The discussions with Reich are very interesting. He talks about his works, his techniques, and how he feels about different types of music. He does this notably in the “bonus” - outtake - entitled ‘A Brief History of Music, by Steve Reich’, where he discusses the main composers and their importance. The performance sections are, unfortunately, too brief to offer any real appreciation of this music, if you are not already familiar with it. I would have liked to have a real “bonus” with a full performance of one of the works that are shown in small bits, especially that of 2X5 by Bang on a Can in Manchester, in July, 2009. There are excerpts from many of Reich’s works, but all are too short.

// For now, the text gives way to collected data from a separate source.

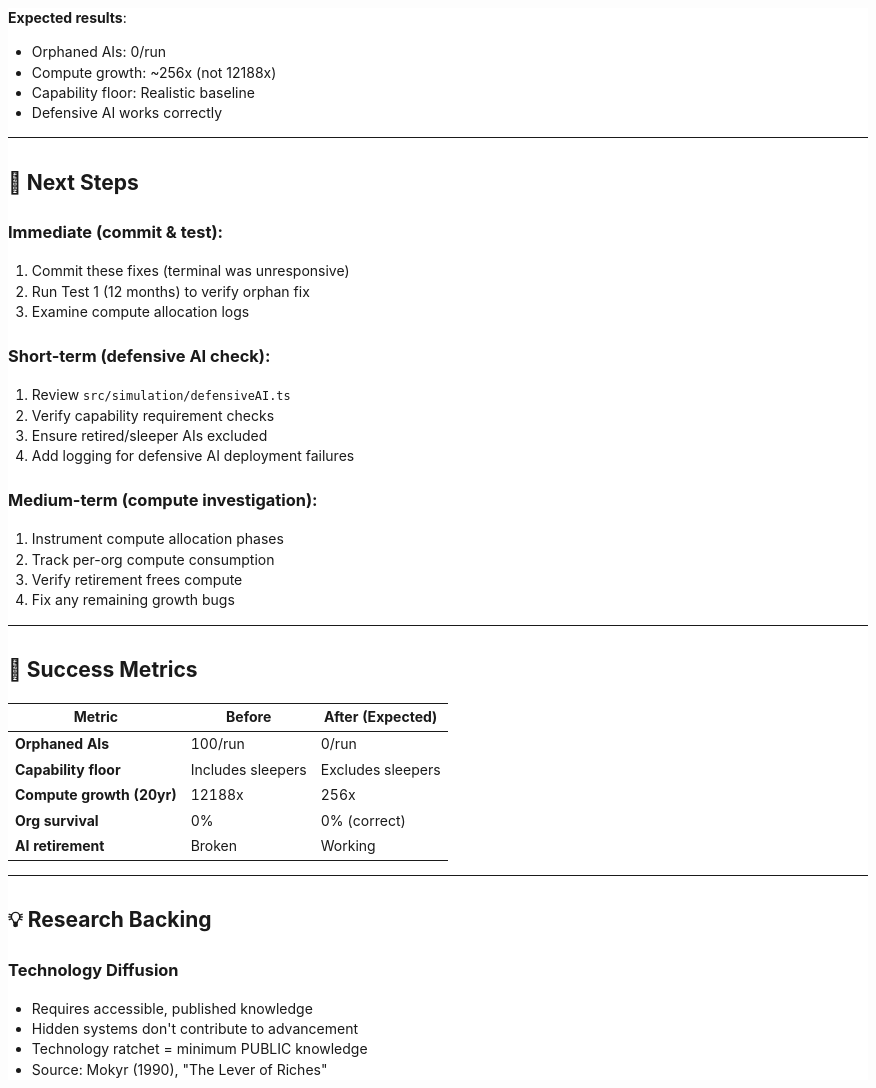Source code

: **Expected results**:
- Orphaned AIs: 0/run
- Compute growth: ~256x (not 12188x)
- Capability floor: Realistic baseline
- Defensive AI works correctly

---

## 📝 **Next Steps**

### **Immediate (commit & test)**:
1. Commit these fixes (terminal was unresponsive)
2. Run Test 1 (12 months) to verify orphan fix
3. Examine compute allocation logs

### **Short-term (defensive AI check)**:
1. Review `src/simulation/defensiveAI.ts`
2. Verify capability requirement checks
3. Ensure retired/sleeper AIs excluded
4. Add logging for defensive AI deployment failures

### **Medium-term (compute investigation)**:
1. Instrument compute allocation phases
2. Track per-org compute consumption
3. Verify retirement frees compute
4. Fix any remaining growth bugs

---

## 🎯 **Success Metrics**

| Metric | Before | After (Expected) |
|--------|--------|------------------|
| **Orphaned AIs** | 100/run | 0/run |
| **Capability floor** | Includes sleepers | Excludes sleepers |
| **Compute growth (20yr)** | 12188x | 256x |
| **Org survival** | 0% | 0% (correct) |
| **AI retirement** | Broken | Working |

---

## 💡 **Research Backing**

### **Technology Diffusion**
- Requires accessible, published knowledge
- Hidden systems don't contribute to advancement
- Technology ratchet = minimum PUBLIC knowledge
- Source: Mokyr (1990), "The Lever of Riches"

The Talks in Tokyo bonus is interesting. Reich doesn’t involve himself in lectures. When he gives talks he plays a recording of a piece not performed in the concert that the audience has heard, and then answers questions. In this case, he played You Are (Variations), a 2004 work. The questions and answers are indeed interesting and worth listening to.

I’m very familiar with Steve Reich’s work. I have nearly all of the available recordings of his music, and attended many concerts given by his ensemble in the late 1970s and early 1980s in New York, as well as a number of others in France over the years. For this reason, I would have liked more from this documentary. It is not intended for people like me, however; it is more for those who are new to this music, or who have a passing curiosity about Reich’s work. It’s an interesting program to see on TV, but it might not be worth buying, as there’s not much value in watching it more than once. This said, if you don’t know this music, I strongly recommend looking into Steve Reich’s unique type of minimalism. From his seminal Music for 18 Musicians, to the recent Double Sextet / 2X5, Reich’s works are among the most interesting in contemporary tonal music.